The grand jury – which first convened in September – heard testimony from 50 witnesses and saw 60 exhibits presented as evidence, according to the court order. Of the dozens of witnesses who testified before the panel, 22 were civilians. The rest were police officers, emergency medical personnel and doctors.
What remains unknown are the specifics of what was shown to grand jury panelists or whether any charges were recommended against NYPD officer Daniel Pantaleo. According to court documents, the grand jury panelists were instructed on the laws regarding a police officer’s use of physical force in making an arrest. Medical records outlining the treatment Garner received and autopsy photos of his body were also provided, along with records of NYPD policies, procedures and training.
And unlike with many fatal encounters between citizens and police, the Staten Island grand jury was able to see the final moments before Garner was declared dead, caught on tape by eye-witnesses just feet away. The panelists also saw four videos and additional photographs to help shape events at the scene.
A team of police officers approached Garner in July after suspecting that he was selling loose, untaxed cigarettes. Garner, a 43-year-old who suffered from asthma, was later taken to the ground by a chokehold method that has been deemed illegal and out of practice. The New York City Medical Examiner ruled Garner’s death a homicide.

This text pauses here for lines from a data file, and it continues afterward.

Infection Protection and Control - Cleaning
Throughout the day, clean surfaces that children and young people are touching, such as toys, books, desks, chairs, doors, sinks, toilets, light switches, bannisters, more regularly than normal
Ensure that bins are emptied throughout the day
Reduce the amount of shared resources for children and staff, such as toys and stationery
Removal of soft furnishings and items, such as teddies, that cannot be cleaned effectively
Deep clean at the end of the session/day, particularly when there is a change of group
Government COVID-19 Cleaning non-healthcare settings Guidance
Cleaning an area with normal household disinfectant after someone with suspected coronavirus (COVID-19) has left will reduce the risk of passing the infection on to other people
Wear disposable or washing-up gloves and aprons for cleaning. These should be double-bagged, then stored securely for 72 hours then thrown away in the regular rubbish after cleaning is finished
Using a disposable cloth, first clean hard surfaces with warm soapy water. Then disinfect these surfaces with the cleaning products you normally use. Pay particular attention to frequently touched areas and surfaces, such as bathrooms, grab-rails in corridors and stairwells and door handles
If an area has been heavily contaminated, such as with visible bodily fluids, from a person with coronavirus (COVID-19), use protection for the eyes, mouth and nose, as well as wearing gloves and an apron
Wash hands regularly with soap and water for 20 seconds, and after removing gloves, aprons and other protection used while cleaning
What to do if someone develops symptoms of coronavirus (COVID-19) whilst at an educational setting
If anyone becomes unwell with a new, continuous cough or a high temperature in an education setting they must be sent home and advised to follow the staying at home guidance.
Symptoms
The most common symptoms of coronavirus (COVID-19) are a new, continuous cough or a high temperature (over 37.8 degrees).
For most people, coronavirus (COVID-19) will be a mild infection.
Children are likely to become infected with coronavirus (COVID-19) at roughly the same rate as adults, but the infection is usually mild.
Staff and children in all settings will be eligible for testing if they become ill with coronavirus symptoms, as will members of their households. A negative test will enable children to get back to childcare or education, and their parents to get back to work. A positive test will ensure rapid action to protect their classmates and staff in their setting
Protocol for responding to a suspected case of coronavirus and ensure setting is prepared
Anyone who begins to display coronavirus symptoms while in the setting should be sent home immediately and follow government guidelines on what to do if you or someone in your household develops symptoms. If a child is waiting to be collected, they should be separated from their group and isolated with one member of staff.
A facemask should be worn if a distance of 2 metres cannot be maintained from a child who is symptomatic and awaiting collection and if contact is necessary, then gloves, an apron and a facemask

Within hours of the grand jury’s final announcement Wednesday, crowds quickly gathered throughout Manhattan in protest, and more are expected across the country into Thursday evening. News of the decision comes on the heels of several other incidents around the country where police altercations with African Americans turned deadly. Last week, a St. Louis grand jury decided to not indict a white police officer who shot and killed unarmed black teen Michael Brown in Ferguson, Missouri. In Brooklyn, New York, 28-year-old Akai Gurley was shot and killed by a police officer who described the shooting as an accident. And in Cleveland, Ohio, 12-year-old Tamir Rice was fatally shot by a white police officer after playing with a toy pistol.